U.S. Treasury’s First Installment of $10B Pandemic Small-Business Aid Program Arrives


More relief for businesses has arrived as high inflation, supply chain issues, and the threat of a recession pile onto other problems posed by the pandemic. 

The U.S. Treasury is dispersing the first round of funds from the reauthorized State Small Business Credit Initiative (SSBCI) to five states: Hawaii, Kansas, Maryland, Michigan and West Virginia. The SSBCI is a small business aid program that’s been around for a little more than a decade, but was replenished in March 2021 after President Joe Biden signed the $1.9 trillion American Rescue Plan Act into law.

Altogether, the five states were approved for up to approximately $639 million in relief and Treasury already started distributing nearly $200 million to the states this month, according to a report from The Wall Street Journal. The federal stimulus package allocated $10 billion to the SSBCI, though the Treasury says that the program could deliver as much as $100 billion in total lending authority. The program expects to generate $10 in private investment for each dollar in federal funding.

SSBCI funds are not distributed directly to companies but instead to lenders. State governments previously submitted their individual plans to Treasury that detailed how they’d allocate the funds to small businesses, which can be dispersed through an array of programs offering venture capital, capital access, collateral support, loan participation and loan guarantees.

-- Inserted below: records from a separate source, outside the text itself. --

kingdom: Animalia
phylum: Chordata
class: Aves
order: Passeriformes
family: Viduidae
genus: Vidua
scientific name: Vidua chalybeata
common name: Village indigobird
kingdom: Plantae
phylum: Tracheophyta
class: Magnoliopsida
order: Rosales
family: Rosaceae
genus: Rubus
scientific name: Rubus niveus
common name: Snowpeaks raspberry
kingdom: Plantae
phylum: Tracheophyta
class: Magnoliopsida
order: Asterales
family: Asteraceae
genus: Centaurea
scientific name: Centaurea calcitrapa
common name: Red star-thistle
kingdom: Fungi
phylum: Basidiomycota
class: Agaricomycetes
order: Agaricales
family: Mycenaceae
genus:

Maryland Governor Larry Hogan said in a statement that the Old Line State was the first in the country to submit its SSBCI deployment plan to the Treasury, explaining why it was one of the first states to be approved. Maryland will start deploying the funds beginning this summer. The state of Michigan could see the first round of SSBCI funding in the next 30 to 60 days, according to a release celebrating the award.

The state of Hawaii, for its part, plans to set up new loan participation and credit enhancement programs and dole out funds to underserved entrepreneurs in an effort to broaden Hawaii’s economy and make it less reliant on tourism. Meanwhile, West Virginia will use its funds to increase access to venture capital (the state does not have any resident venture capital firms, according to Treasury.)

Eligible small businesses and startups–typically defined as companies with 500 or fewer workers–can seek out loans or investments as they normally would through their bank, community lender, or equity investor.